── Supplied records ──
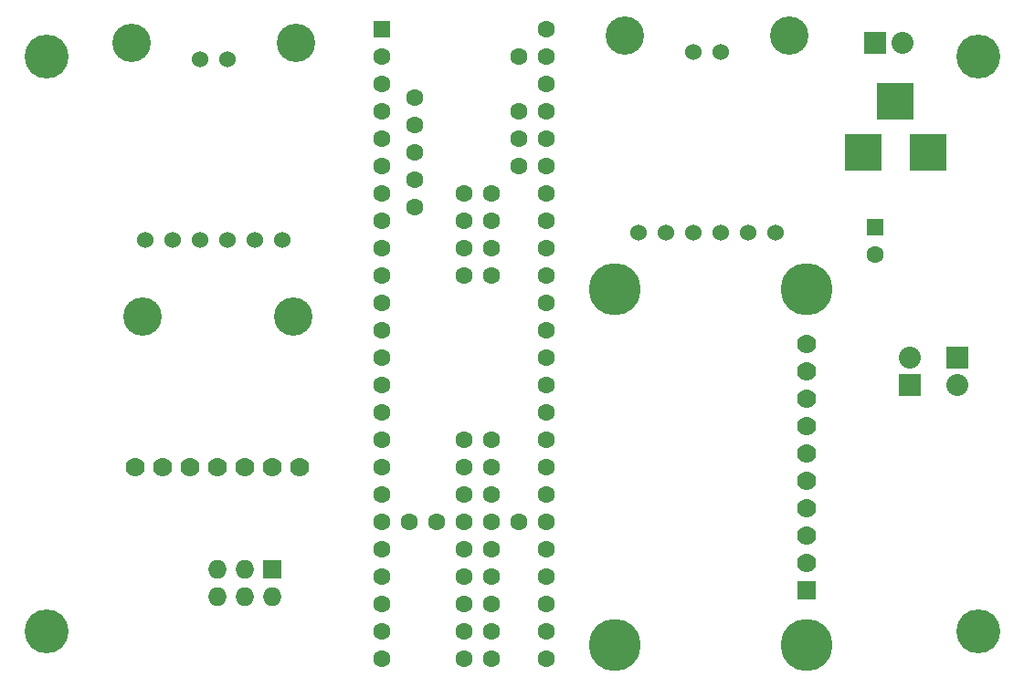
<source format=gbr>
G04 #@! TF.FileFunction,Soldermask,Bot*
%FSLAX46Y46*%
G04 Gerber Fmt 4.6, Leading zero omitted, Abs format (unit mm)*
G04 Created by KiCad (PCBNEW 4.0.6) date Wednesday, July 12, 2017 'AMt' 08:43:24 AM*
%MOMM*%
%LPD*%
G01*
G04 APERTURE LIST*
%ADD10C,0.100000*%
%ADD11C,4.826000*%
%ADD12C,1.778000*%
%ADD13R,1.778000X1.778000*%
%ADD14R,1.600000X1.600000*%
%ADD15C,1.600000*%
%ADD16R,1.727200X1.727200*%
%ADD17O,1.727200X1.727200*%
%ADD18R,2.032000X2.032000*%
%ADD19O,2.032000X2.032000*%
%ADD20R,3.500120X3.500120*%
%ADD21C,1.524000*%
%ADD22C,3.556000*%
%ADD23C,4.064000*%
G04 APERTURE END LIST*
D10*
D11*
X168275000Y-103505000D03*
X168275000Y-136525000D03*
X186055000Y-136525000D03*
D12*
X186055000Y-121285000D03*
X186055000Y-123825000D03*
X186055000Y-126365000D03*
X186055000Y-128905000D03*
D13*
X186055000Y-131445000D03*
D12*
X186055000Y-118745000D03*
X186055000Y-116205000D03*
X186055000Y-113665000D03*
X186055000Y-111125000D03*
X186055000Y-108585000D03*
D11*
X186055000Y-103505000D03*
D14*
X192405000Y-97790000D03*
D15*
X192405000Y-100290000D03*
D16*
X136525000Y-129540000D03*
D17*
X136525000Y-132080000D03*
X133985000Y-129540000D03*
X133985000Y-132080000D03*
X131445000Y-129540000D03*
X131445000Y-132080000D03*
D18*
X192405000Y-80645000D03*
D19*
X194945000Y-80645000D03*
D20*
X191284860Y-90805000D03*
X197284340Y-90805000D03*
X194284600Y-86106000D03*
D18*
X200025000Y-109855000D03*
D19*
X200025000Y-112395000D03*
D18*
X195580000Y-112395000D03*
D19*
X195580000Y-109855000D03*
D21*
X178054000Y-81534000D03*
X175514000Y-81534000D03*
X170434000Y-98298000D03*
X172974000Y-98298000D03*
X175514000Y-98298000D03*
X178054000Y-98298000D03*
X180594000Y-98298000D03*
X183134000Y-98298000D03*
D22*
X169164000Y-80010000D03*
X184404000Y-80010000D03*
D21*
X132334000Y-82169000D03*
X129794000Y-82169000D03*
X124714000Y-98933000D03*
X127254000Y-98933000D03*
X129794000Y-98933000D03*
X132334000Y-98933000D03*
X134874000Y-98933000D03*
X137414000Y-98933000D03*
D22*
X123444000Y-80645000D03*
X138684000Y-80645000D03*
D15*
X146685000Y-120015000D03*
X146685000Y-122555000D03*
X146685000Y-125095000D03*
X146685000Y-127635000D03*
X146685000Y-117475000D03*
X146685000Y-114935000D03*
X146685000Y-112395000D03*
X146685000Y-130175000D03*
X146685000Y-132715000D03*
X146685000Y-135255000D03*
X146685000Y-137795000D03*
X149225000Y-125095000D03*
X151765000Y-125095000D03*
X154305000Y-125095000D03*
X156845000Y-125095000D03*
X159385000Y-125095000D03*
X161925000Y-137795000D03*
X161925000Y-135255000D03*
X161925000Y-132715000D03*
X161925000Y-130175000D03*
X161925000Y-127635000D03*
X161925000Y-125095000D03*
X161925000Y-122555000D03*
X161925000Y-120015000D03*
X146685000Y-109855000D03*
X146685000Y-107315000D03*
X146685000Y-104775000D03*
X146685000Y-102235000D03*
X146685000Y-99695000D03*
X146685000Y-97155000D03*
X146685000Y-94615000D03*
X146685000Y-92075000D03*
X146685000Y-89535000D03*
X146685000Y-86995000D03*
X146685000Y-84455000D03*
X146685000Y-81915000D03*
D14*
X146685000Y-79375000D03*
D15*
X161925000Y-117475000D03*
X161925000Y-114935000D03*
X161925000Y-112395000D03*
X161925000Y-109855000D03*
X161925000Y-107315000D03*
X161925000Y-104775000D03*
X161925000Y-102235000D03*
X161925000Y-99695000D03*
X161925000Y-97155000D03*
X161925000Y-94615000D03*
X161925000Y-92075000D03*
X161925000Y-89535000D03*
X161925000Y-86995000D03*
X161925000Y-84455000D03*
X161925000Y-81915000D03*
X161925000Y-79375000D03*
X159385000Y-81915000D03*
X159385000Y-86995000D03*
X159385000Y-89535000D03*
X159385000Y-92075000D03*
X154305000Y-94615000D03*
X154305000Y-97155000D03*
X154305000Y-99695000D03*
X154305000Y-102235000D03*
X154305000Y-117475000D03*
X154305000Y-120015000D03*
X154305000Y-122555000D03*
X154305000Y-127635000D03*
X154305000Y-130175000D03*
X154305000Y-132715000D03*
X154305000Y-135255000D03*
X154305000Y-137795000D03*
X156845000Y-137795000D03*
X156845000Y-135255000D03*
X156845000Y-132715000D03*
X156845000Y-130175000D03*
X156845000Y-127635000D03*
X156845000Y-122555000D03*
X156845000Y-120015000D03*
X156845000Y-117475000D03*
X156845000Y-102235000D03*
X156845000Y-99695000D03*
X156845000Y-97155000D03*
X156845000Y-94615000D03*
X149685000Y-85725000D03*
X149685000Y-88265000D03*
X149685000Y-90805000D03*
X149685000Y-93345000D03*
X149685000Y-95885000D03*
D22*
X138430000Y-106045000D03*
X124460000Y-106045000D03*
D12*
X131445000Y-120015000D03*
X133985000Y-120015000D03*
X136525000Y-120015000D03*
X139065000Y-120015000D03*
X128905000Y-120015000D03*
X126365000Y-120015000D03*
X123825000Y-120015000D03*
D23*
X115570000Y-81915000D03*
X115570000Y-135255000D03*
X201930000Y-135255000D03*
X201930000Y-81915000D03*
M02*

</source>
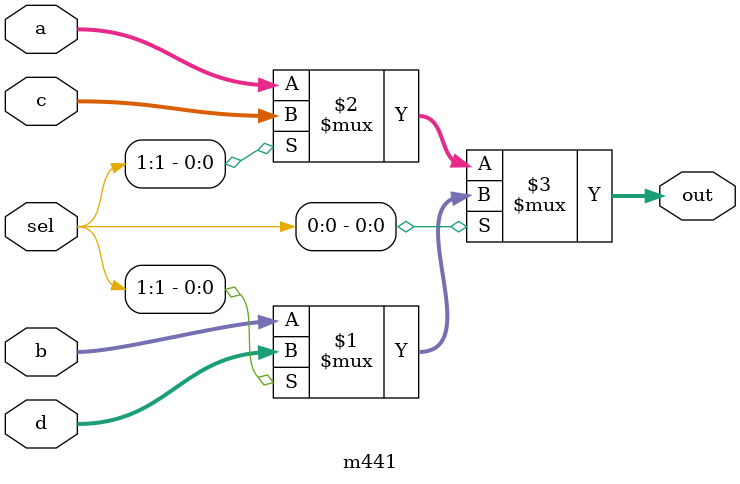
<source format=v>
module reg_dest_multi(rt,rd,regDst,desti);       //desti is for the output as the destination register

input [4:0]rt,rd;
input [1:0]regDst;

output [4:0] desti;

m441 multi2(rt,rd,5'd31,5'dz,regDst,desti);

endmodule

module m441 ( input [4:0]a, 
input [4:0]b, 
input [4:0]c, 
input [4:0]d, 
input [1:0]sel,
output [4:0]out); 

 assign out = sel[0] ? (sel[1] ? d : b) : (sel[1] ? c : a); 

endmodule
</source>
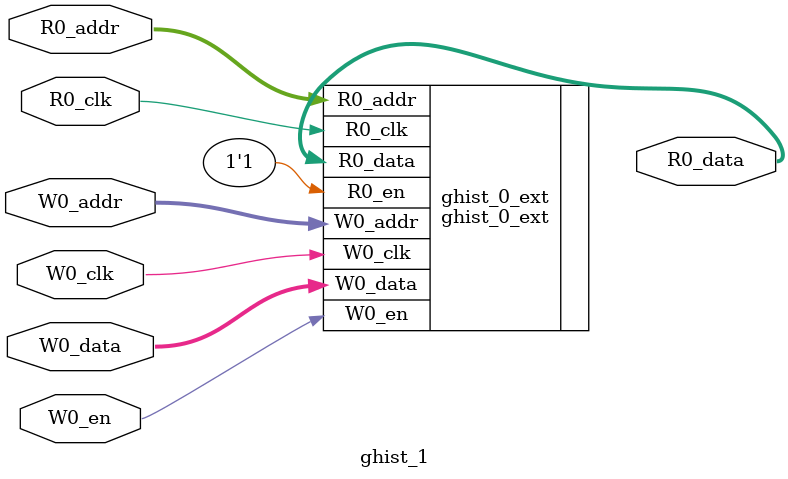
<source format=sv>
module ghist_1(	// @[generators/boom/src/main/scala/v3/ifu/fetch-target-queue.scala:144:43]
  input  [5:0]  R0_addr,
  input         R0_clk,
  output [71:0] R0_data,
  input  [5:0]  W0_addr,
  input         W0_en,
  input         W0_clk,
  input  [71:0] W0_data
);

  ghist_0_ext ghist_0_ext (	// @[generators/boom/src/main/scala/v3/ifu/fetch-target-queue.scala:144:43]
    .R0_addr (R0_addr),
    .R0_en   (1'h1),	// @[generators/boom/src/main/scala/v3/ifu/fetch-target-queue.scala:144:43]
    .R0_clk  (R0_clk),
    .R0_data (R0_data),
    .W0_addr (W0_addr),
    .W0_en   (W0_en),
    .W0_clk  (W0_clk),
    .W0_data (W0_data)
  );	// @[generators/boom/src/main/scala/v3/ifu/fetch-target-queue.scala:144:43]
endmodule


</source>
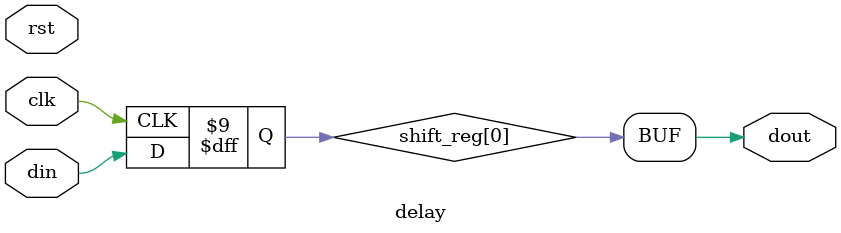
<source format=v>
`timescale 1ns / 1ps
module delay #(parameter DELAY=1, SIZE=1) (
    input clk, rst,
    input [SIZE-1:0] din,
    output [SIZE-1:0] dout
  );
    
  reg [SIZE-1:0] shift_reg [DELAY-1:0];
  
  assign dout = shift_reg[DELAY-1];
  
  integer i;
  
  always @(posedge clk) begin
    //if (DELAY==1) shift_reg[0] <= din;
    //else shift_reg[DELAY-1:0] <= {shift_reg[DELAY-2:0], din};
    if (rst) for (i=(DELAY-1); i>=0; i=i-1) shift_reg[i] <= 0;
    
    if (DELAY==1) shift_reg[0] <= din;
    else for (i=(DELAY-1); i>0; i=i-1) shift_reg[i] <= shift_reg[i-1];
  end

endmodule

</source>
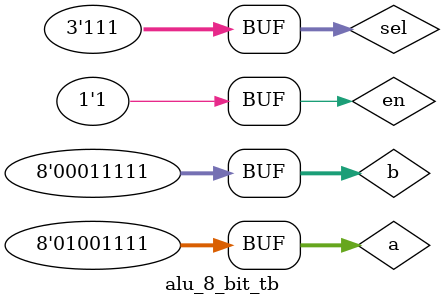
<source format=v>
module alu_8_bit_en(y, en, sel, a, b);
    output reg [7:0] y;
    input en;
    input [2:0] sel;
    input [7:0] a, b;

    always @(en, sel, a, b) begin
        if (en == 1)
            case(sel)
                3'b000  :   y = 8'b00000000;
                3'b001  :   y = a & b;
                3'b010  :   y = a | b;
                3'b011  :   y = a + b;
                3'b100  :   y = a - b;
                3'b101  :   y = a ^ b;
                3'b110  :   y = ~a;
                3'b111  :   y = 8'b11111111;

            endcase
        else
            y = 8'bzzzzzzzz;
    end
endmodule

module alu_8_bit_tb;
    reg [7:0] a, b;
    reg en;
    reg [2:0] sel;
    wire [7:0] y;
    
    //Instantiate UUT
    alu_8_bit_en UUT(y, en, sel, a, b);

    //stimulus block
    initial
        begin
            a = 8'b01001111;
            b = 8'b00011111;
            en = 1'b0;
            sel = 3'b000;
            repeat (8) #100 sel = sel + 1'b1;

            en = 1'b1;
            sel = 3'b000;
            repeat (7) #100 sel = sel + 1'b1; 
        end
    initial $monitor("a = %b, b = %b, en = %b, sel = %b, y = %b", a, b, en, sel, y);
endmodule
</source>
───
● **What you are asked to do**:
Return each line of the preceding material in which "always" can be found.

● **Solved exercise**:
  always @(posedge clk) begin
    always @(en, sel, a, b) begin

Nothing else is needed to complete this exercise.